Bununla birlikte haksız fiil sorumluluğunda çeşitli hukuki nedenlerle birden fazla kişinin sorumluluğu halinde zarar görene karşı bu kişilerin sorumluluğu, yasadan kaynaklanan müteselsil sorumluluk ve aralarındaki münasebet ihtiyari dava arkadaşlığıdır. Zira görülmekte olan sorumluluk
davasındaki karar, sorumlular arasındaki rücu davası yönünden kesin hüküm oluşturmaz ise de sorumluluk davasının kararı güçlü delil oluşturmaktadır. Hakkında güçlü delil oluşan davalının rücu davası yönünden sorumluluk davası hükmünü diğer müteselsil borçlu ya da borçlular aleyhine temyiz etmesinde hukuki yararı vardır. Bu bakımdan yukarıda açıklanan gerekçe ile kusur belirlemesi yönünden hükmün bozulmuş olsa da davacıya karşı haksız fiil sorumlusu olan davalı Sezer diğer sorumlular ile birlikte (plakası tespit edilemeyen araç nedeni ile sorumlu olanlar) müteselsil sorumlu olduğundan sonuç olarak mahkemece yine belirlenen tazminatın tamamından sorumlu tutulması gerekecektir. Ancak kendisinin diğer sorumlulara karşı açabileceği rücu davasında, bu davadaki kusur belirlemesi güçlü delil oluşturacağından bu davadaki mahkemenin kusura ilişkin kabulünü temyiz etmesinde hukuki yararı bulunmaktadır.

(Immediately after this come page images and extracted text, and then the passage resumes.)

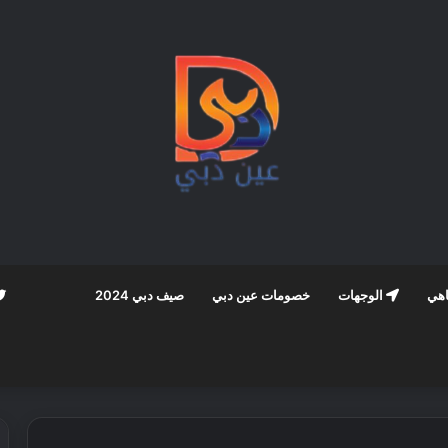
اهي
الوجهات
خصومات عين دبي
صيف دبي 2024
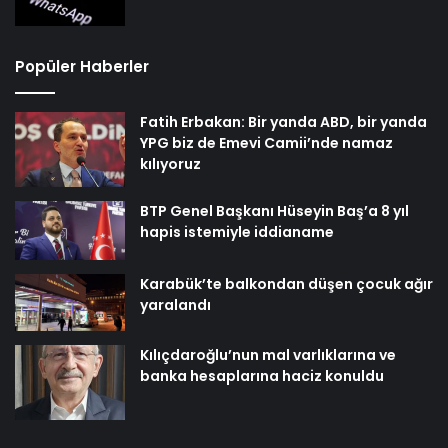
Popüler Haberler
Fatih Erbakan: Bir yanda ABD, bir yanda
YPG biz de Emevi Camii’nde namaz
kılıyoruz
BTP Genel Başkanı Hüseyin Baş’a 8 yıl
hapis istemiyle iddianame
Karabük’te balkondan düşen çocuk ağır
yaralandı
Kılıçdaroğlu’nun mal varlıklarına ve
banka hesaplarına haciz konuldu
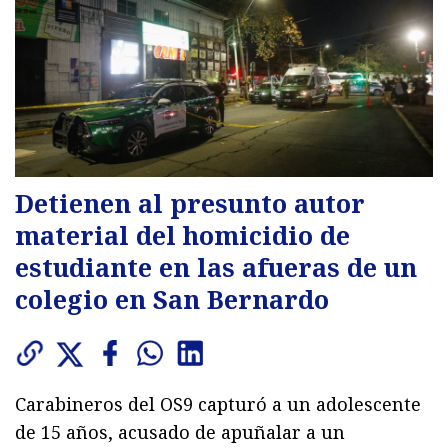
Detienen al presunto autor
material del homicidio de
estudiante en las afueras de un
colegio en San Bernardo
Carabineros del OS9 capturó a un adolescente
de 15 años, acusado de apuñalar a un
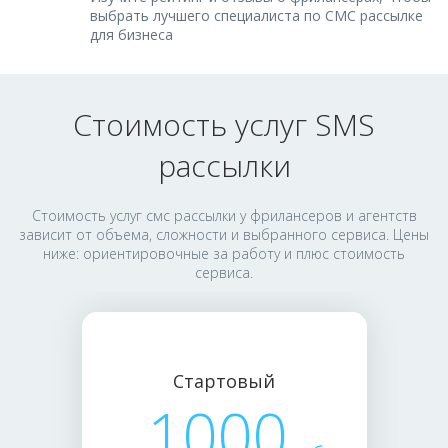
выбрать лучшего специалиста по СМС рассылке
для бизнеса
Стоимость услуг SMS
рассылки
Стоимость услуг смс рассылки у фрилансеров и агентств
зависит от объема, сложности и выбранного сервиса. Цены
ниже: ориентировочные за работу и плюс стоимость
сервиса.
Стартовый
1000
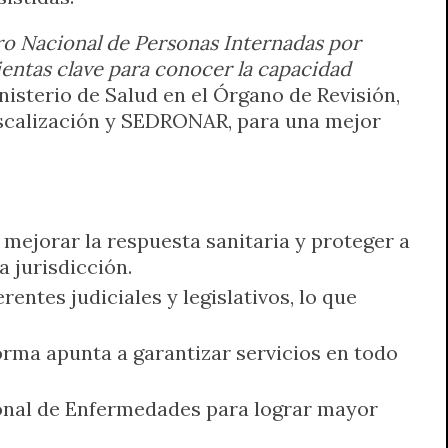
tro Nacional de Personas Internadas por
ientas clave para conocer la capacidad
inisterio de Salud en el Órgano de Revisión,
iscalización y SEDRONAR, para una mejor
 mejorar la respuesta sanitaria y proteger a
 jurisdicción.
rentes judiciales y legislativos, lo que
forma apunta a garantizar servicios en todo
ional de Enfermedades para lograr mayor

SONUÇ:Yukarıda (1) numaralı bentte açıklanan nedenlerle, davalı S.. S.. vekilinin sair temyiz itirazlarının reddine; (2) numaralı bentte açıklanan nedenlerle, davalı S.. S.. vekilinin temyiz itirazlarının kabulüyle hükmün BOZULMASINA, peşin alınan harcın istek halinde temyiz eden davalı S.. S..’e geri verilmesine 25.12.2014 tarihinde üye A.Orhan’ın karşı oyu ve oyçokluğuyla karar verildi.

KARŞI OY
Dava, trafik kazası sonucunda ölüm nedeniyle yoksun kalınan destek tazminatına ilişkindir. Mahkemece, ceza davası ve eldeki davada alınan kusur raporuna göre davanın kısmen kabulüne karar verilmiş, Daire çoğunluğu kararın müteselsil sorumluluk açısından doğru olduğu, ancak; iç ilişkide (rücu davasında) kesin delil olmamakla birlikte güçlü delil olacağı bu nedenle de eldeki davada kusur durumunun kesin olarak belirlenmesi gerektiğine işaretle yerel mahkeme kararı bozulmuştur.
Bir dava sonucunda verilen karar ancak o davanın tarafları açısından kesin hüküm oluşturur. Taraf olmayanlar için bağlayıcılığı bulunmadığı gibi güçlü delil de oluşturmaz. Eğer davalı bu davadaki kusur oranının belirlenenden daha az olduğunu, 3.kişinin de bir miktar kusuru bulunduğunu iddia ediyor ise, bu iddia davacının tam tazminatı müteselsil sorumlu ve olayda az da olsa kusuru bulunan davalıdan istemesi mümkündür. Zararın tamamını ödeyen davalı, 3.kişinin kusurunun varlığını ancak açacağı rücu davasında iddia ve ispat etme özgürlüğüne sahiptir. Davalının 3.kişiye karşı ileri sürebileceği iddia ve savunma davacının zararının geç tazminine neden olmamalıdır. Bu husus aynı zamanda yargılamanın çabukluğu ilkesinin gereğidir.
O halde mahkeme kararının onanması yerine bozulması görüşüne katılmıyorum.